Patrick felt that this whole thing is

. . . a silly dispute. The purpose of a yearbook photo is not for students to advertise their sexual orientation. It has nothing to do with dismissing her because she’s gay or embracing her because she’s gay.

It’s just a yearbook photo.

I went to school with a couple of jocks who played football and had all the ladies chasing after them. They’d have never been allowed to pose in a manner that depicts their sexual orientation: tuxedo shirt unbuttoned halfway down their chests showing off the few chest hairs they’d managed to grow with a pair of ladies’ panties in their teeth.

The guys don’t get to decide whether to wear a bowtie on their tux or have their tuxedo shirt open. The girls don’t get to decide which color drape to wear or whether to add a corsage.

The guys — gay or straight — wear the tux and the girls — gay or straight — wear the drape.

I disagree. I don’t think this is about advertising one’s sexual orientation. This is a school trying to project its own old-fashioned ideals of what is proper garment for a woman on a young student at the expense of her self-expression. She doesn’t even own any gowns, because she doesn’t wear them.

Traditions can be grown out of. The biggest obstacle is finding a way to accept that which is different. That which thinks differently or acts differently.Why do boys wear tuxes and girls gowns? Who decided this, and to what end? “That’s just how it’s been done” is insufficient.

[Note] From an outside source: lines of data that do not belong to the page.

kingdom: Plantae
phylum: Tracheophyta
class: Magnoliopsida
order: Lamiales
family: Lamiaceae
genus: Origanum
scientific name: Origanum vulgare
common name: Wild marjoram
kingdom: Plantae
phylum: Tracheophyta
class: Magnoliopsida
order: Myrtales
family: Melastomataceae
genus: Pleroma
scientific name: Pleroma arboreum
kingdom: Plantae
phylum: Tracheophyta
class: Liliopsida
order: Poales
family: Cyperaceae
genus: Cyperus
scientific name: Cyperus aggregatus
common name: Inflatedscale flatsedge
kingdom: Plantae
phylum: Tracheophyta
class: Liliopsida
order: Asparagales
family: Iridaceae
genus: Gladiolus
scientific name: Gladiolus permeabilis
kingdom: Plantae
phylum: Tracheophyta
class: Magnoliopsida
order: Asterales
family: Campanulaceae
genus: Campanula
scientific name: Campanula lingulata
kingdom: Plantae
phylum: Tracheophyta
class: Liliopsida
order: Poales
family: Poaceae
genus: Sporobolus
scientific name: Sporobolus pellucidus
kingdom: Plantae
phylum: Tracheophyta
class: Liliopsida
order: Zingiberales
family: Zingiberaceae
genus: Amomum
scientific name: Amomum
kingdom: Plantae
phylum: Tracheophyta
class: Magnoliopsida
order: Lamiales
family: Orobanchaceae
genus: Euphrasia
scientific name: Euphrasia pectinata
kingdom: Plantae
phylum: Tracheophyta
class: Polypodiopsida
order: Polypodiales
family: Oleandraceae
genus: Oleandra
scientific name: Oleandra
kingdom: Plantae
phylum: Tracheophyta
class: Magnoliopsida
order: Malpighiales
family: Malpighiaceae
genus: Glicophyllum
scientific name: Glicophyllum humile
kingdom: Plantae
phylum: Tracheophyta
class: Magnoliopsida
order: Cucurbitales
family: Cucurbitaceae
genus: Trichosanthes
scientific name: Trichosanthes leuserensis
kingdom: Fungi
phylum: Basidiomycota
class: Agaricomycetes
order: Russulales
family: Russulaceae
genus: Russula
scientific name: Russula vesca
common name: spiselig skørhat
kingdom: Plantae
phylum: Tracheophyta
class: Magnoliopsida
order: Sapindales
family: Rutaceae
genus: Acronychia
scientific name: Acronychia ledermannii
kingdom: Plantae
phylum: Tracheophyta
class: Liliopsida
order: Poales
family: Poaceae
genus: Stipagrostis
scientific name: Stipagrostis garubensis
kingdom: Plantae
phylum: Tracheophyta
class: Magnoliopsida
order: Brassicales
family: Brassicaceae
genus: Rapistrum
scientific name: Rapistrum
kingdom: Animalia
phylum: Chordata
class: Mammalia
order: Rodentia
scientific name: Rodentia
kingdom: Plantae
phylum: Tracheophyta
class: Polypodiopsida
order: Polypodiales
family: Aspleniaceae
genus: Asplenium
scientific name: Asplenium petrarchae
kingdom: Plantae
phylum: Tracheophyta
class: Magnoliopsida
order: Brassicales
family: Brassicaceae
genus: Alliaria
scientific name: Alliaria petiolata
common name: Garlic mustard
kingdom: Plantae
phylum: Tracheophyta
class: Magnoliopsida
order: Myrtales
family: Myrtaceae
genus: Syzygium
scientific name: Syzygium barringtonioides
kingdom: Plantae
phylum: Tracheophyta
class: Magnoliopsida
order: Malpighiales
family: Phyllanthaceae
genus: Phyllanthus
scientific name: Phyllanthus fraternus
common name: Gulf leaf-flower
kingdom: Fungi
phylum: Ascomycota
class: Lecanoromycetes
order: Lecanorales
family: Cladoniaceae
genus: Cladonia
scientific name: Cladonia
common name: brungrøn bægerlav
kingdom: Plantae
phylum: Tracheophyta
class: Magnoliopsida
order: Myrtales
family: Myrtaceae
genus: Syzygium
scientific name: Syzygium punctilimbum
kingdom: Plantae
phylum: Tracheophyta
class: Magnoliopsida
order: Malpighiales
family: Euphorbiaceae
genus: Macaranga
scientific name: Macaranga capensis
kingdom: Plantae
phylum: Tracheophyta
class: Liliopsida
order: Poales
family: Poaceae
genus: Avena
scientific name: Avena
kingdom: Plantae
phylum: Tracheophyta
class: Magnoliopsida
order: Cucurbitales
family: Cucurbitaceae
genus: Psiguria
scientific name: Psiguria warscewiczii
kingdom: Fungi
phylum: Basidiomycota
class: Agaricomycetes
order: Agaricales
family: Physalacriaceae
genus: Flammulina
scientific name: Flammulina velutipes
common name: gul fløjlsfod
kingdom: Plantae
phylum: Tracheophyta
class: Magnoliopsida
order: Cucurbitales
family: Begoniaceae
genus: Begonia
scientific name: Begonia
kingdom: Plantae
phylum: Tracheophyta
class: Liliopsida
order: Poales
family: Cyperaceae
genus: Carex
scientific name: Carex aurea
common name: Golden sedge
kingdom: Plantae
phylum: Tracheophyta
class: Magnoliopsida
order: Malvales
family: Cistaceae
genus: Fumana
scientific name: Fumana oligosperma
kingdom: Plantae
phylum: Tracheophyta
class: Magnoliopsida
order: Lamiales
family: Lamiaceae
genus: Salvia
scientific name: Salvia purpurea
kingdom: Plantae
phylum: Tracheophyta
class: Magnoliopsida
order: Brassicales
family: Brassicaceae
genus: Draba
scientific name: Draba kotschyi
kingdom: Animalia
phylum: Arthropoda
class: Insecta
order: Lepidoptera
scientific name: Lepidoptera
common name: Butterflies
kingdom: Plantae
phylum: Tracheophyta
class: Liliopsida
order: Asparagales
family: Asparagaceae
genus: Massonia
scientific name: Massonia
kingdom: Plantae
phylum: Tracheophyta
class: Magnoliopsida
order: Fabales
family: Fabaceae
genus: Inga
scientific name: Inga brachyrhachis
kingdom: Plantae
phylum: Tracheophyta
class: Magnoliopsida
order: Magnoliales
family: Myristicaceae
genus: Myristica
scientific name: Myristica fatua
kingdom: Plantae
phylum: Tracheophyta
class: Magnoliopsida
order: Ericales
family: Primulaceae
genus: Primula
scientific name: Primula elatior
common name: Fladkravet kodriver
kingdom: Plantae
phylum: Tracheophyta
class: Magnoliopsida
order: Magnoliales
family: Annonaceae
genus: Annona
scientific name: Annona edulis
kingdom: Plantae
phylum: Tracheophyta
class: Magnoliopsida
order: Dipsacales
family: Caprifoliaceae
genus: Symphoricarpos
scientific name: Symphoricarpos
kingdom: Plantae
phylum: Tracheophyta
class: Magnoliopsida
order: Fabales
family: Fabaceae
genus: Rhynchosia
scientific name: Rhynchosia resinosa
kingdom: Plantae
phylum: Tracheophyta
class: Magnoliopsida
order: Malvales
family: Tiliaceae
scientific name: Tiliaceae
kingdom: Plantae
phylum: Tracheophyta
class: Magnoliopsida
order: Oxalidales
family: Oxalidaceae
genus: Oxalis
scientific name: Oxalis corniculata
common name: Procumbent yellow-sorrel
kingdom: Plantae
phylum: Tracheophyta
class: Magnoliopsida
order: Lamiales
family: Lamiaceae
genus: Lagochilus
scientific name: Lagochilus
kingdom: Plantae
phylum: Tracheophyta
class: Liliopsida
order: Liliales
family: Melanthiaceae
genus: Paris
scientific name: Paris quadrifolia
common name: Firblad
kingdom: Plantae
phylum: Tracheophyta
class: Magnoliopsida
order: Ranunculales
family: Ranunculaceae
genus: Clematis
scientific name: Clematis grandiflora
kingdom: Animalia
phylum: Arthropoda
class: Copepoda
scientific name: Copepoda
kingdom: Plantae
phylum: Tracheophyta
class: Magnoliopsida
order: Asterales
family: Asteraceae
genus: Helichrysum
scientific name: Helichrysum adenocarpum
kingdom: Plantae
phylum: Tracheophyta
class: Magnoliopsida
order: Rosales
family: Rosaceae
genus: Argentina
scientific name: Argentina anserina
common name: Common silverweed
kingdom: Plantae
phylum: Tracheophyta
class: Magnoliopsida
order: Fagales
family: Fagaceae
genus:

This 17-year-old girl is of a generation that may be able to shed some of the nonsensical traditions and expectations our minds were wrapped around in. It’s up to her generation to define, or redefine, these ideals and traditions.

After all, yearbooks exist so that the kids themselves can look back and see themselves as they once were – not as the school officials once wanted them to appear. I should hope we have come as a society far enough to at least see that much.

{ 1 comment… read it below or add one }

Patrick October 20, 2009 at 7:02 pm

Great points, Mika.

But if that mysterious “whoever” decided inappropriately that guys were tuxes and girls wear gowns, why does this student suddenly get to be the one who decides otherwise?

Is the purpose of the yearbook to really allow a student to express themselves or just to be shown to be part of the group? I’m honestly not sure about that. Maybe it depends on the school: I’ve seen some school portraits that seem a lot more provocative than anything we had when I was a senior. When I was in school, we had a specific set of backgrounds to choose from, so even when we could bring a change of outfits that we felt reflected our style, we were still somewhat limited with the backgrounds we had.

I’m not against equal rights by any stretch, it just seems to me that to focus this much effort on a senior portrait, when there are so many more important battles waiting to be won, is somewhat a matter of “choosing one’s battles.”